Machine learning systems rely on data preparation, automation, algorithms, and scalability. As the world is rapidly changing with Big Data, so is the future of various industries ranging from fintech and banking to the real estate and the food sector. Data mining and storing are going to be even more relevant in the near future.

What is the Importance of Machine Learning on Email Marketing?

Machine learning algorithms are growingly used in diverse application areas including email filtering. Machine learning algorithms enable businesses to grasp the best combinations that will drive more clicks and strengthen email marketing strategies.

Email marketing is evidently a powerful tool, with massive advantages, that is used to promote certain products or services. It can help build long-lasting connections with customers and result in a higher return on investments. Since the content is the most powerful aspect of email marketing strategies, machine learning technology can help yield more successful email marketing content. Artificial intelligence and machine learning can also contribute to building smarter segmentation processes.

Artificial Intelligence vs Machine Learning

Machine learning emerged out during the search for artificial intelligence. Having machines that can learn from data was of interest to many researchers. Machine learning has grown as a distinct field since the 1990s, but it is still commonly accepted as the subfield of artificial intelligence. Machine learning systems keep learning and predicting out of passive observations whereas artificial intelligence actively interacts with its environment to maximize actions and achieve its goals.

Machine Learning Examples

Machine learning and artificial intelligence can help predict the optimal times for email marketing. For instance, the analytics based on behavioral insights and prior email interactions will make it easier to automate email services. Therefore, the most effective send times will be set up to create more impact on subscribers. Understanding the interests, past purchases, and behavioral patterns of customers leads to more efficient workflow through automated campaigns.  According to an Invesp study, 80% of marketing automation users saw an increase in the number of leads using marketing automation software, and 77% had an increase of conversions.

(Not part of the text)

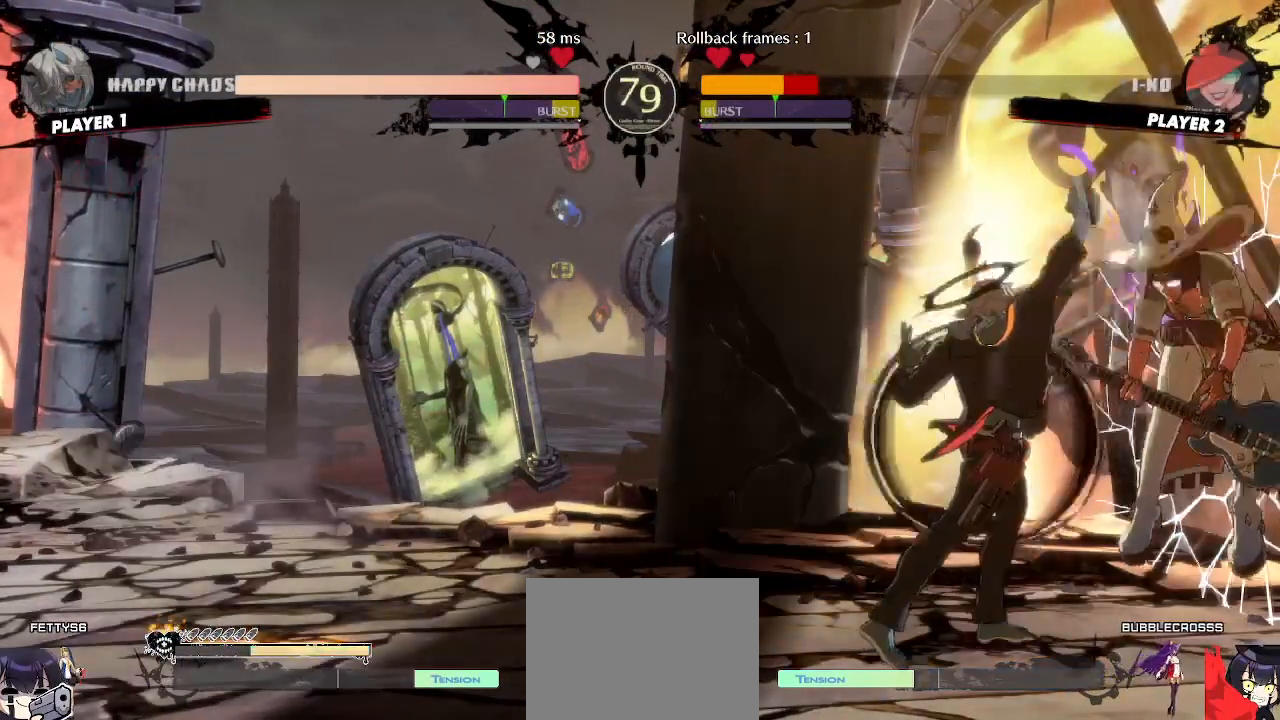
{"buttons": ["DPAD_RIGHT"], "events": [[283, "DPAD_DOWN", "up"], [283, "DPAD_LEFT", "up"], [467, "DPAD_RIGHT", "down"]]}
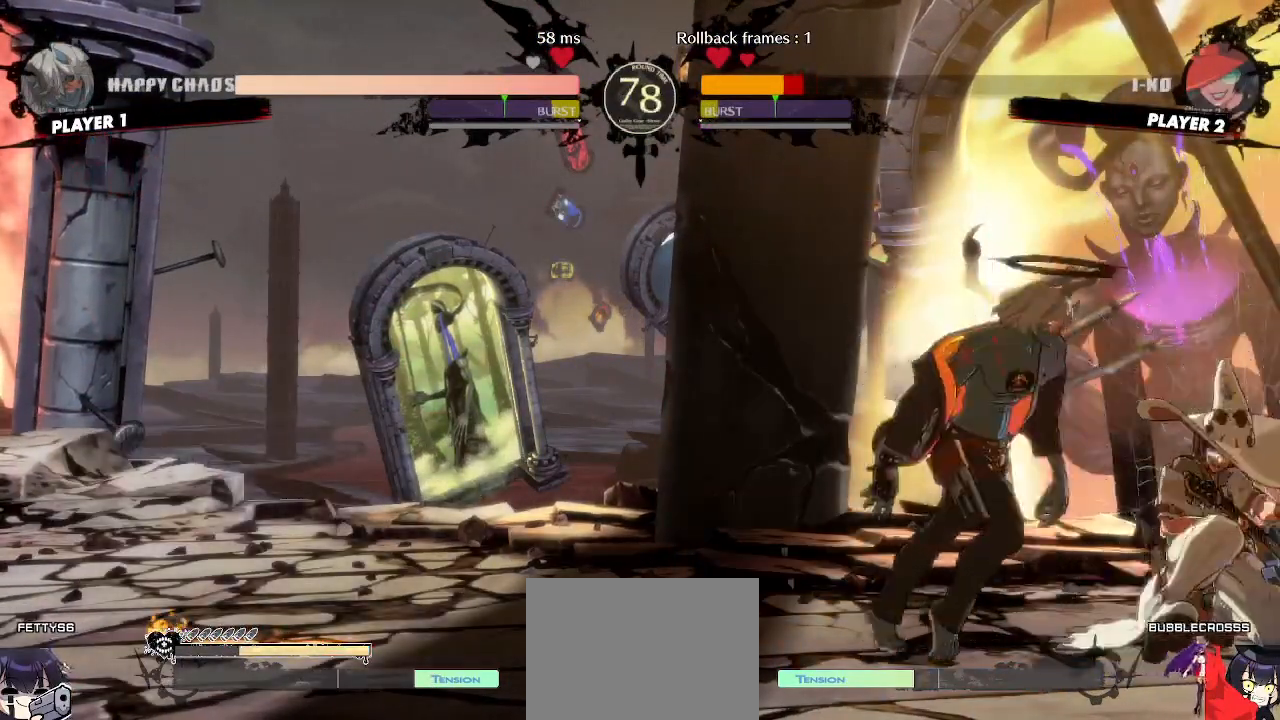
{"buttons": ["DPAD_DOWN", "DPAD_LEFT"], "events": [[67, "D", "down"], [117, "D", "up"], [333, "DPAD_RIGHT", "up"], [367, "DPAD_DOWN", "down"], [400, "DPAD_LEFT", "down"]]}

Moreover, predictive modeling of machine learning allows for making the right product suggestions. Analysis of real-time interactions and customer behavior can be used to improve and if necessary, adapt marketing strategies. Learning more information about users would eventually lead to increased clicks and purchases.

Targeted and personalized product recommendations based on analyzed data will indeed reshape the future of marketing. Data, statistically proven facts, and automation can foster the creation of alternative content. The power of artificial intelligence and machine learning combined provides tailor-made email marketing strategies. Timely messages that are built upon gathered insights will certainly help businesses to automate processes and to establish long-lasting relations with their customer base.